## [WHAT IS BEING ASKED]
Restate, in full and unchanged, the entries that follow, but not their pictures.

==== RECORDS FOR THE TASK ====

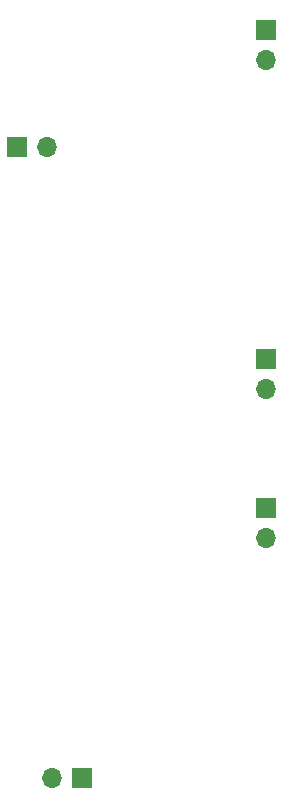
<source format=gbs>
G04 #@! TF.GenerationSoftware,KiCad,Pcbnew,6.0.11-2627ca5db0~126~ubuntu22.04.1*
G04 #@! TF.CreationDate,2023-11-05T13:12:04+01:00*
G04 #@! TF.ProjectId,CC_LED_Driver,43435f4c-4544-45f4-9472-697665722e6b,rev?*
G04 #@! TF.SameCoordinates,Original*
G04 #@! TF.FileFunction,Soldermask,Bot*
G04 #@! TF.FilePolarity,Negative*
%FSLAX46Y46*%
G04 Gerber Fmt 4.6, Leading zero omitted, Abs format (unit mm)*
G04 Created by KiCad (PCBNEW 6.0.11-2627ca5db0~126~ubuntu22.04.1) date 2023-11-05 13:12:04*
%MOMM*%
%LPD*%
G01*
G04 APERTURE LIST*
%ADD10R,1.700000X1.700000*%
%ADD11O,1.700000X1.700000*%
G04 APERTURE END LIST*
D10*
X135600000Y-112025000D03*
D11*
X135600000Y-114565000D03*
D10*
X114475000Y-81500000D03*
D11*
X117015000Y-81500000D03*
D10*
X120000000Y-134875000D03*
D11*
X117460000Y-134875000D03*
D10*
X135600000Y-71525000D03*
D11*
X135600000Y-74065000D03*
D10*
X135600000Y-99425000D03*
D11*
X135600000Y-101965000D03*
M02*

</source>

====

## [ANSWER TO THIS PROBLEM]
<source format=gbs>
G04 #@! TF.GenerationSoftware,KiCad,Pcbnew,6.0.11-2627ca5db0~126~ubuntu22.04.1*
G04 #@! TF.CreationDate,2023-11-05T13:12:04+01:00*
G04 #@! TF.ProjectId,CC_LED_Driver,43435f4c-4544-45f4-9472-697665722e6b,rev?*
G04 #@! TF.SameCoordinates,Original*
G04 #@! TF.FileFunction,Soldermask,Bot*
G04 #@! TF.FilePolarity,Negative*
%FSLAX46Y46*%
G04 Gerber Fmt 4.6, Leading zero omitted, Abs format (unit mm)*
G04 Created by KiCad (PCBNEW 6.0.11-2627ca5db0~126~ubuntu22.04.1) date 2023-11-05 13:12:04*
%MOMM*%
%LPD*%
G01*
G04 APERTURE LIST*
%ADD10R,1.700000X1.700000*%
%ADD11O,1.700000X1.700000*%
G04 APERTURE END LIST*
D10*
X135600000Y-112025000D03*
D11*
X135600000Y-114565000D03*
D10*
X114475000Y-81500000D03*
D11*
X117015000Y-81500000D03*
D10*
X120000000Y-134875000D03*
D11*
X117460000Y-134875000D03*
D10*
X135600000Y-71525000D03*
D11*
X135600000Y-74065000D03*
D10*
X135600000Y-99425000D03*
D11*
X135600000Y-101965000D03*
M02*

</source>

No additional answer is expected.